Visual Studio 2017 is the official name of the product Microsoft has been calling "Visual Studio Next" and/or codename "VS '15'." As of today, a near-final Release Candidate version of that product is available to testers. The RC includes a few brand-new features, but is mostly complete at this point. Officials told me this week that the final/general availability version of Visual Studio 2017 would be out in early 2017.

Microsoft made these announcements at its Connect() 2016 developer event in New York City on November 16.

At that event, Microsoft also announced it is joining The Linux Foundation as a Platinum member, and that Google is joining the .NET Foundation's Technical Steering Committee. The .NET Foundation -- formed by Microsoft and Xamarin in 2014 -- is the vehicle Microsoft has used to open source a number of its developer technologies, including .NET and ASP.NET implementations and components.

Visual Studio for Mac will include IntelliSense and refactoring via the Roslyn Compiler platform. It will use MSBuild and the same debugger engines for Xamarin and .NET Core apps, as well as the same designers for Xamarin.iOS and Xamarin.Android.
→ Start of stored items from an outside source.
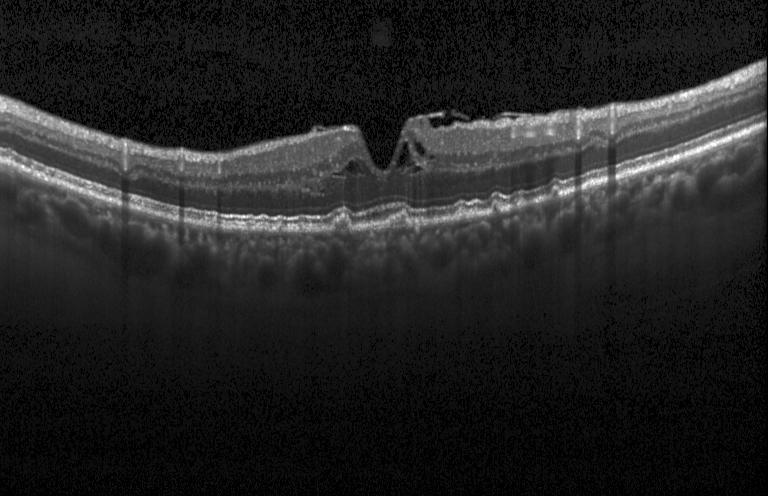

Assessment: drusen.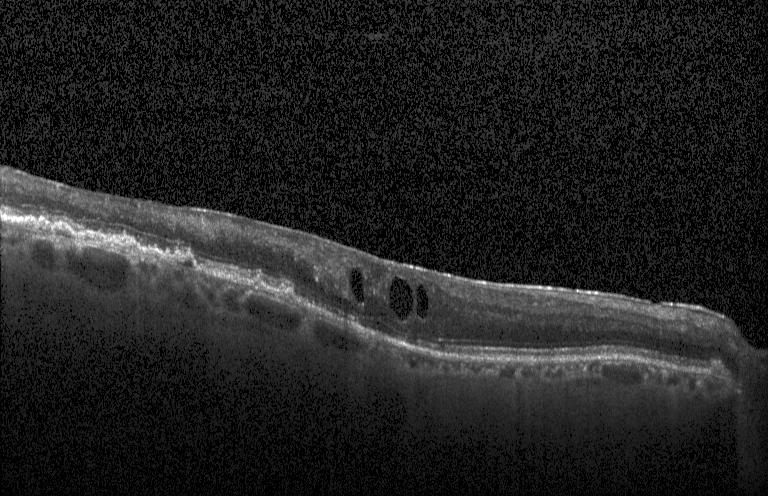

Macular OCT: choroidal neovascularization (CNV).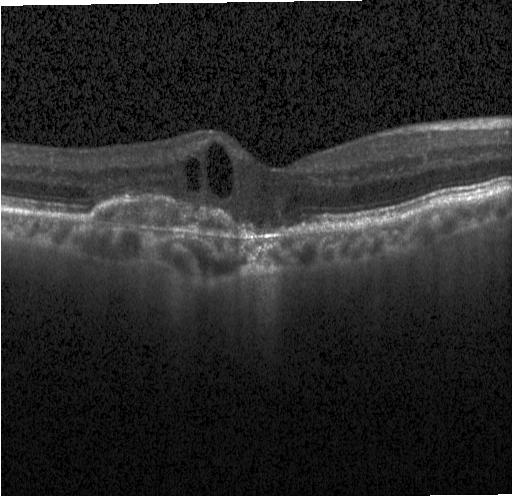

OCT B-scan, acquired on a Heidelberg Spectralis, macular scan, spectral-domain OCT.
OCT finding: a choroidal neovascular membrane.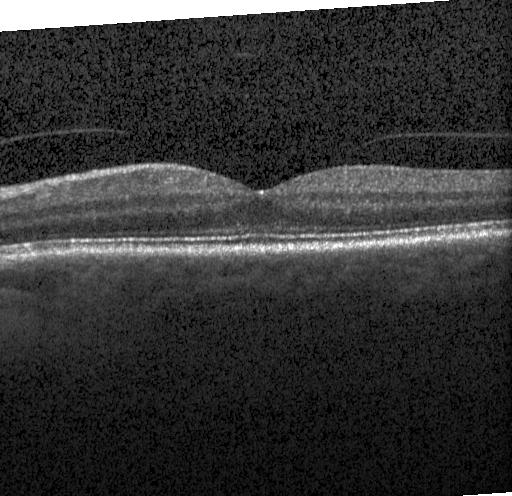 Retinal OCT cross-section, through the macula, Heidelberg Spectralis, spectral-domain optical coherence tomography
Neither choroidal neovascularization, diabetic macular edema, nor drusen.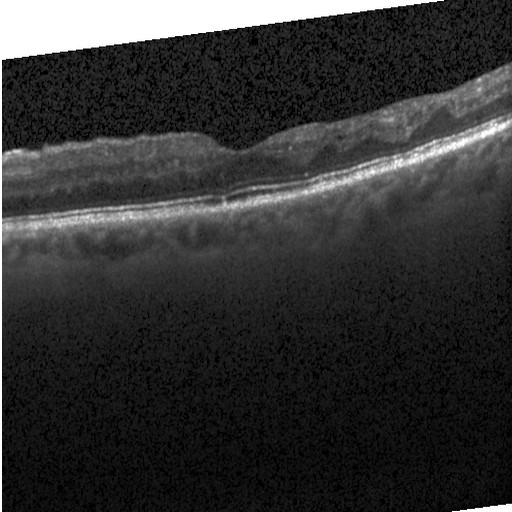 Optical coherence tomography B-scan
Finding: diabetic macular edema (DME).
Visual Studio 2017 for Windows also is relying on the "Roslyn" work to rearchitect the C# and Visual Basic compilers. The coming release includes enhancements in refactorings, code generation, code analysis, navigation, testing, and debugging, officials said.

Other Connect() announcements today included a preview of a new Visual Studio Mobile Center, and general availability of both Visual Studio Team Foundation server 2017 and Azure Application Insights.

Visual Studio Mobile Center is a portal that is meant to help developers build, test, distribute, and monitor apps built in Objective-C, Swift, Java, Xamarin, and React Native for Android, iOS, and Windows devices. Documentation for the new Mobile Center is here.

Samsung also is releasing a preview of Visual Studio Tools for the Tizen operating system, which will allow developers to build apps for Tizen running on Samsung TVs, wearables, mobile, and other IoT devices.